### [What is required]
Return the text lines from all the entries below as a JSON list of strings, with one string per line and no blank lines. Leave the pictures out of the answer.

*** Opening of Entries provided ***

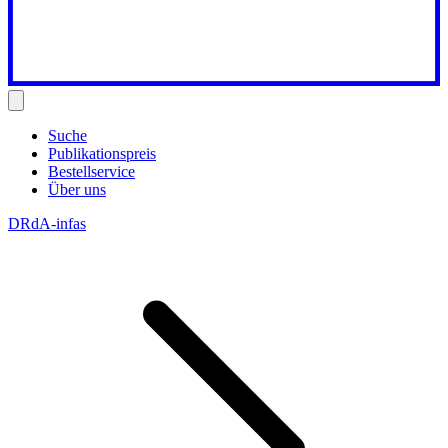
Suche
Publikationspreis
Bestellservice
Über uns
DRdA-infas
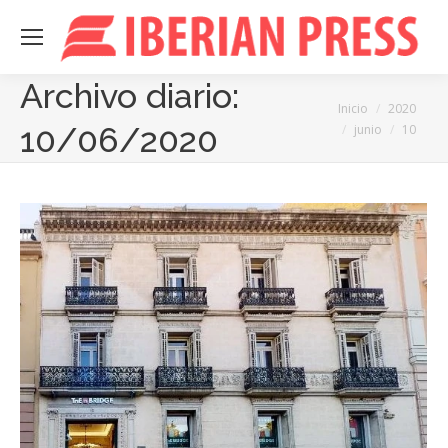
Archivo diario:
Estás aquí:
Inicio
2020
10/06/2020
junio
10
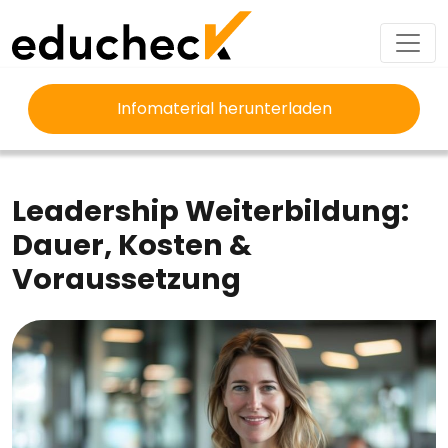
Infomaterial herunterladen
EDUCHECK
AUSBILDUNG
LEADERSHIP WEITERBILDUNG
Leadership Weiterbildung:
Dauer, Kosten &
Voraussetzung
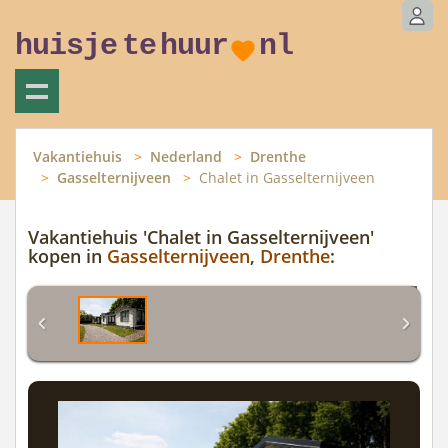
huisje
te
huur
nl
Vakantiehuis
Nederland
Drenthe
Gasselternijveen
Chalet in Gasselternijveen
Vakantiehuis 'Chalet in Gasselternijveen'
kopen in
Gasselternijveen
,
Drenthe
:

*** Close of Entries provided ***

### [Expected answer]
[
  "Suche",
  "Publikationspreis",
  "Bestellservice",
  "Über uns",
  "DRdA-infas",
  "Archivo diario:",
  "Estás aquí:",
  "Inicio",
  "2020",
  "10/06/2020",
  "junio",
  "10",
  "Infomaterial herunterladen",
  "EDUCHECK",
  "AUSBILDUNG",
  "LEADERSHIP WEITERBILDUNG",
  "Leadership Weiterbildung:",
  "Dauer, Kosten &",
  "Voraussetzung",
  "huisje",
  "te",
  "huur",
  "nl",
  "Vakantiehuis",
  "Nederland",
  "Drenthe",
  "Gasselternijveen",
  "Chalet in Gasselternijveen",
  "Vakantiehuis 'Chalet in Gasselternijveen'",
  "kopen in",
  "Gasselternijveen",
  ",",
  "Drenthe",
  ":"
]